There are a variety of reasons why an overseas student’s mental health may be at jeopardy. The journey of being an international student may be both fascinating and rewarding. You’ll meet new people, get to know a new culture, and study in a new way. Acclimating to a new country with a different culture, climate, and language, on the other hand, can be difficult. THINGS YOU SHOULD NOT TAKE OVERSEAS AS A STUDENT
Dealing with the prospective culture shock of starting a new life in a new country while also being separated from your family, friends, and familiar care networks can be isolating.
Why is mental health so important for students?
Mental health is an important concern for all students, not just those studying abroad. According to recent UK research, 41% of students believe their mental health is poor, with 69% claiming that this has been the case for more than two years. Even more concerning is the fact that 39% have had suicidal thoughts.
Poor mental health can strike at any age, but studies show that university students are particularly vulnerable. There are a variety of factors that can increase a student’s risk of mental illness, including:
- Financial hardship — Many students struggle to pay their tuition fees and cover their living expenses while in the university. The stress of balancing employment and studies, as well as the risk of going into debt, can have a negative impact on your mental health.
- Age – Students are typically at the age when they are most vulnerable to mental illness. Approximately three-quarter of persons with mental illnesses experiences their first episode before the age of 25.
- Pressure to succeed – Many students feel pressured to succeed in their academics, and the fear of failing or disappointing family members can lead to a lot of stress and poor mental health.
- Lack of support — Especially for international students, moving to university can mean being separated from friends and family. Being away from your typical support network might make you feel alone, increasing your chance of developing a mental health problem.
However, you could be having difficulties for a variety of reasons. Just because you can’t think of an obvious explanation why you’re suffering doesn’t mean you shouldn’t seek help and support.

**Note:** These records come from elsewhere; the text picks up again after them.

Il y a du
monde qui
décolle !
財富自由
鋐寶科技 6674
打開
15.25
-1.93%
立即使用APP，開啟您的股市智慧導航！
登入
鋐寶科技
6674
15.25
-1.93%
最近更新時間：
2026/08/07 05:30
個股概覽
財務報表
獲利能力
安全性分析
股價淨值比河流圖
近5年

Canada the best country to study in.
What are the warning indicators to look for?
It’s important to remember that mental health is very subjective, and individuals might exhibit a wide range of signs to look out for.
- Lack of energy or motivation
- Sleeping problems
- Getting more sleep than normal
- Lack of appetite
- Taking in more calories than usual
- Mood swings that are out of the ordinary
- An excessive amount of alcohol or drugs is consumed.
This is by no means a complete list, and just because you don’t have some symptoms doesn’t mean you shouldn’t seek help if you’re having trouble. 5 Things to Know as a Student Abroad
To take care of your mental health, get enough sleep, and always eat a good diet. When you are cumbered, speak to someone.